Critics of the system point out that the problems with the training of underage hockey players have been reflected in the bad performance of the Czech hockey national team as well. It has ended without medals at five world championships in a row, LN writes.

Compensations for transfers in child hockey do not exist in any other “advanced hockey countries,” such as Canada, Finland, Sweden and the United States. They do not discriminate against talented young hockey players on the grounds of their families’ financial situation, LN says.

One of the parents, father of successful hockey forward Pavel Zacha Junior, who plays in NHL now, points out that the transfer system in child hockey has a devastating effect.

If an underage player wants to leave the club in which he does not feel well, his parents must pay for it a lot. This is why the players often end with hockey completely, he added.

Yet sport should eliminate and not escalate social discrepancies, LN writes.
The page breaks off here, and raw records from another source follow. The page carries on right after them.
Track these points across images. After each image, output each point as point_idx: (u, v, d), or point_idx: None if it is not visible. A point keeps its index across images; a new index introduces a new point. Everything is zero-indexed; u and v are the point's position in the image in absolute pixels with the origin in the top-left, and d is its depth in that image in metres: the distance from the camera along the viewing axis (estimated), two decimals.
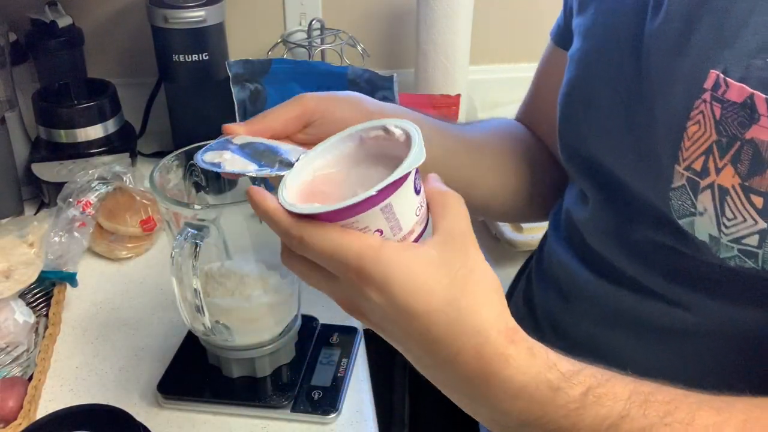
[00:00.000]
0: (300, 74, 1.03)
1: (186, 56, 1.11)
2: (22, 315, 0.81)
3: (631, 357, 0.49)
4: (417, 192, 0.48)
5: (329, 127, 0.58)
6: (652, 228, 0.60)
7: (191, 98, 1.16)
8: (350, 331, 0.81)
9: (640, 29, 0.58)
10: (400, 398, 1.15)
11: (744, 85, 0.49)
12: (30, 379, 0.75)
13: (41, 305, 0.87)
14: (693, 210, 0.53)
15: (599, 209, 0.66)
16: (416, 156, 0.46)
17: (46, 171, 1.06)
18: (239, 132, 0.56)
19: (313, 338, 0.79)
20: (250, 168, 0.51)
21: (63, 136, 1.09)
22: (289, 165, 0.51)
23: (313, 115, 0.59)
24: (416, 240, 0.48)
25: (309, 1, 1.26)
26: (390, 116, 0.62)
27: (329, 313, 0.82)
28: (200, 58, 1.11)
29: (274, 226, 0.47)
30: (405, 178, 0.46)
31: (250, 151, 0.53)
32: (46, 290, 0.88)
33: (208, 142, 0.55)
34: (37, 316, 0.84)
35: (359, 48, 1.19)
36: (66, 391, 0.76)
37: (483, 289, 0.46)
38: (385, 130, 0.50)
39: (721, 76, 0.50)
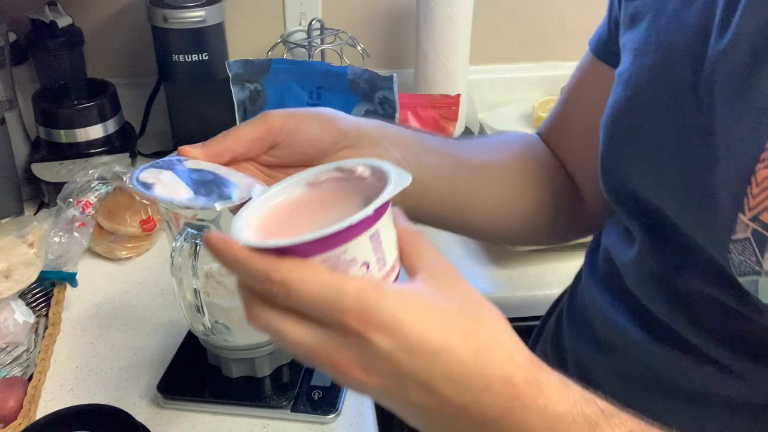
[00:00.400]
0: (300, 74, 1.03)
1: (186, 56, 1.11)
2: (22, 315, 0.81)
3: (670, 423, 0.43)
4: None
5: (297, 149, 0.53)
6: (705, 281, 0.52)
7: (191, 98, 1.16)
8: None
9: (702, 51, 0.50)
10: None
11: None
12: (30, 379, 0.75)
13: (41, 305, 0.87)
14: (758, 268, 0.45)
15: (644, 252, 0.58)
16: (402, 176, 0.42)
17: (46, 171, 1.06)
18: (196, 155, 0.50)
19: None
20: (179, 198, 0.46)
21: (63, 136, 1.09)
22: (227, 199, 0.46)
23: (279, 136, 0.53)
24: (395, 280, 0.42)
25: (309, 1, 1.26)
26: (368, 133, 0.58)
27: None
28: (200, 58, 1.11)
29: (247, 275, 0.39)
30: (389, 202, 0.41)
31: (195, 177, 0.48)
32: (46, 290, 0.88)
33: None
34: (37, 316, 0.84)
35: (359, 48, 1.18)
36: (66, 391, 0.76)
37: (496, 320, 0.42)
38: (340, 170, 0.45)
39: None
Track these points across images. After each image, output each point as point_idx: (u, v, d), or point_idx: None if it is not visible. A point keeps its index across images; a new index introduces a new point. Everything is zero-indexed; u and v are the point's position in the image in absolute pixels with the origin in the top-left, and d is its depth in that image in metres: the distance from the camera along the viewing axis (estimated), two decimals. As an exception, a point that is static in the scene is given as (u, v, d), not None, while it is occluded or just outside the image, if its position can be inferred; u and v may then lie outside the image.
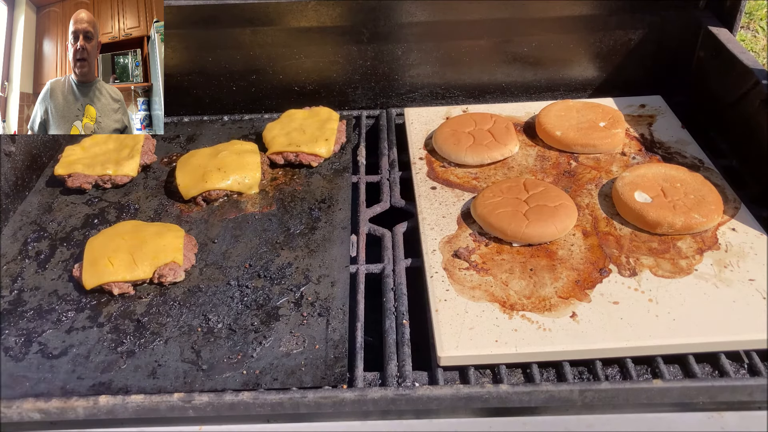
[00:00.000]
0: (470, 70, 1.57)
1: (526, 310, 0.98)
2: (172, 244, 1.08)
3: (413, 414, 0.87)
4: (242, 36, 1.50)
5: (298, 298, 1.03)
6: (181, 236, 1.11)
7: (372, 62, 1.54)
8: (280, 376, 0.90)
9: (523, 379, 0.93)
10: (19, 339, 0.98)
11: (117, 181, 1.30)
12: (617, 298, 1.00)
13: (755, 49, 2.88)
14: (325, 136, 1.36)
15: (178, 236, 1.11)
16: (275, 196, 1.27)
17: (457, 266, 1.07)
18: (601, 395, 0.85)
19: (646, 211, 1.11)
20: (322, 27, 1.49)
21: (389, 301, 1.04)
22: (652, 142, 1.37)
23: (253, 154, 1.30)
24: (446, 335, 0.95)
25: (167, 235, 1.10)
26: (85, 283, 1.04)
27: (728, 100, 1.38)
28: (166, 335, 0.98)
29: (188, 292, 1.06)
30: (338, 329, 0.97)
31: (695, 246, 1.09)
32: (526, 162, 1.34)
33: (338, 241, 1.15)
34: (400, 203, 1.27)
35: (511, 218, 1.11)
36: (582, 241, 1.11)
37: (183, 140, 1.47)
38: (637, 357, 0.94)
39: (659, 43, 1.54)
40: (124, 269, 1.04)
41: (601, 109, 1.42)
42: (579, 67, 1.58)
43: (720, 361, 0.93)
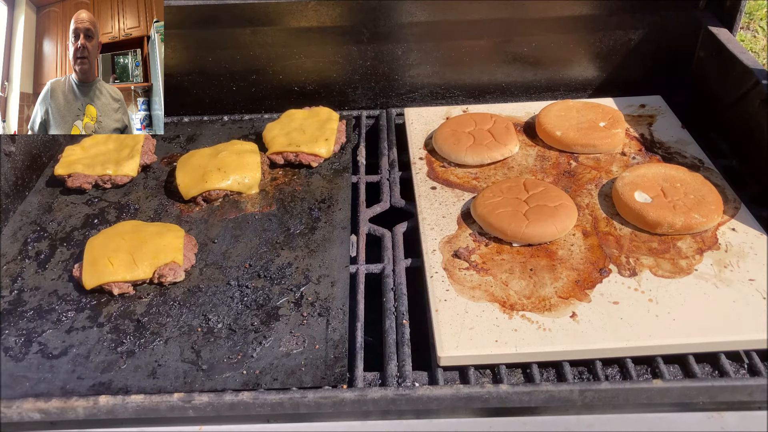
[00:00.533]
0: (470, 70, 1.57)
1: (526, 310, 0.98)
2: (172, 244, 1.08)
3: (413, 414, 0.87)
4: (242, 36, 1.50)
5: (298, 298, 1.03)
6: (181, 236, 1.11)
7: (372, 62, 1.54)
8: (280, 376, 0.90)
9: (523, 379, 0.93)
10: (19, 339, 0.98)
11: (117, 181, 1.30)
12: (617, 298, 1.00)
13: (755, 49, 2.88)
14: (325, 136, 1.36)
15: (178, 236, 1.11)
16: (275, 196, 1.27)
17: (457, 266, 1.07)
18: (601, 395, 0.85)
19: (646, 211, 1.11)
20: (322, 27, 1.49)
21: (389, 301, 1.04)
22: (652, 142, 1.37)
23: (253, 154, 1.30)
24: (446, 335, 0.95)
25: (167, 235, 1.10)
26: (85, 283, 1.04)
27: (728, 100, 1.38)
28: (166, 335, 0.98)
29: (188, 292, 1.06)
30: (338, 329, 0.97)
31: (695, 246, 1.09)
32: (526, 162, 1.34)
33: (338, 241, 1.15)
34: (400, 203, 1.27)
35: (511, 218, 1.11)
36: (582, 241, 1.11)
37: (183, 140, 1.47)
38: (637, 357, 0.94)
39: (659, 43, 1.54)
40: (124, 269, 1.04)
41: (601, 109, 1.42)
42: (579, 67, 1.58)
43: (720, 361, 0.93)
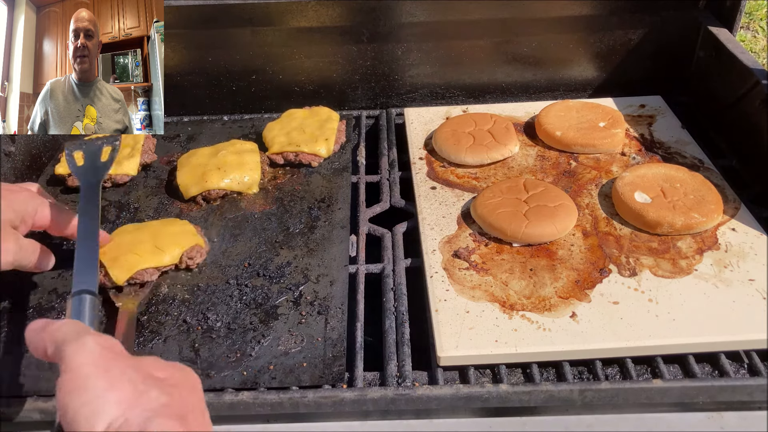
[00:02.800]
0: (470, 70, 1.57)
1: (526, 310, 0.98)
2: (186, 229, 1.11)
3: (413, 414, 0.87)
4: (242, 36, 1.50)
5: (297, 297, 1.03)
6: (188, 223, 1.14)
7: (372, 62, 1.54)
8: (279, 374, 0.90)
9: (523, 379, 0.93)
10: (18, 338, 0.98)
11: (117, 180, 1.30)
12: (617, 298, 1.00)
13: (755, 49, 2.88)
14: (325, 135, 1.36)
15: (186, 223, 1.14)
16: (275, 196, 1.27)
17: (457, 266, 1.07)
18: (601, 395, 0.85)
19: (646, 211, 1.11)
20: (322, 27, 1.49)
21: (389, 301, 1.04)
22: (652, 142, 1.37)
23: (253, 154, 1.30)
24: (446, 335, 0.95)
25: (177, 223, 1.13)
26: (116, 279, 1.02)
27: (728, 100, 1.38)
28: (165, 333, 0.98)
29: (187, 291, 1.06)
30: (337, 328, 0.97)
31: (695, 246, 1.09)
32: (526, 162, 1.34)
33: (337, 241, 1.15)
34: (399, 203, 1.27)
35: (511, 218, 1.11)
36: (582, 241, 1.11)
37: (183, 139, 1.47)
38: (637, 357, 0.94)
39: (659, 43, 1.53)
40: (151, 256, 1.04)
41: (601, 109, 1.42)
42: (579, 67, 1.57)
43: (720, 361, 0.93)
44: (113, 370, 0.53)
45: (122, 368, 0.53)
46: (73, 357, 0.54)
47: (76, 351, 0.54)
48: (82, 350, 0.54)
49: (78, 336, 0.55)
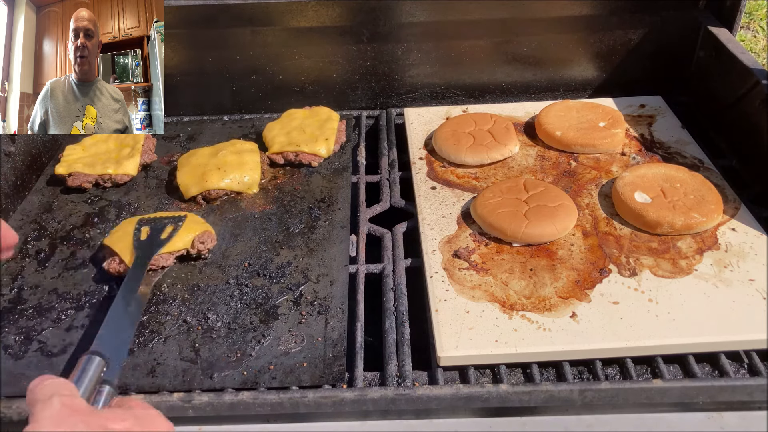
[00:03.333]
0: (470, 70, 1.57)
1: (526, 310, 0.98)
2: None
3: (413, 414, 0.87)
4: (242, 36, 1.50)
5: (297, 297, 1.03)
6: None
7: (372, 62, 1.54)
8: (279, 374, 0.90)
9: (523, 379, 0.93)
10: (18, 337, 0.98)
11: (117, 180, 1.30)
12: (617, 298, 1.00)
13: (755, 49, 2.88)
14: (325, 135, 1.36)
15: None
16: (275, 196, 1.27)
17: (457, 266, 1.07)
18: (601, 395, 0.85)
19: (646, 211, 1.11)
20: (322, 27, 1.49)
21: (389, 301, 1.04)
22: (652, 142, 1.37)
23: (253, 154, 1.31)
24: (446, 335, 0.95)
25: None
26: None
27: (728, 100, 1.38)
28: (165, 333, 0.98)
29: (187, 291, 1.06)
30: (337, 328, 0.97)
31: (695, 246, 1.09)
32: (526, 162, 1.34)
33: (337, 241, 1.15)
34: (400, 203, 1.27)
35: (511, 218, 1.11)
36: (582, 241, 1.11)
37: (183, 139, 1.47)
38: (637, 357, 0.94)
39: (659, 43, 1.54)
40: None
41: (600, 109, 1.42)
42: (579, 67, 1.58)
43: (720, 361, 0.93)
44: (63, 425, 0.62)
45: (74, 423, 0.63)
46: (39, 413, 0.64)
47: (42, 408, 0.64)
48: (48, 407, 0.64)
49: (49, 397, 0.65)
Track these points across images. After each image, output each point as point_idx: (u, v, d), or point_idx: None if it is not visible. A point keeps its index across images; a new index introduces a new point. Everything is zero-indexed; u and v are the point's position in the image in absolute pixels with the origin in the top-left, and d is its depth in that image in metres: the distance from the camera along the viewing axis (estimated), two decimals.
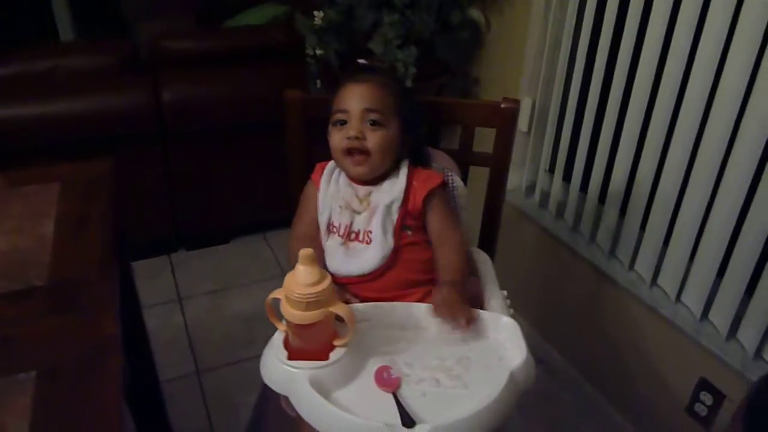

The Ice Hockey Association defends the system. It argues that the clubs cover the major part of training costs and if they did not have their players “protected” by the transfer rules and compensations, they would have no reason to fund child hockey at all, LN writes.

Within the Education Ministry’s new concept of support for sport 2016-2025, subsidies are to be sent directly to sport clubs, which might help relieve the parents of young hockey players of the high costs, LN says.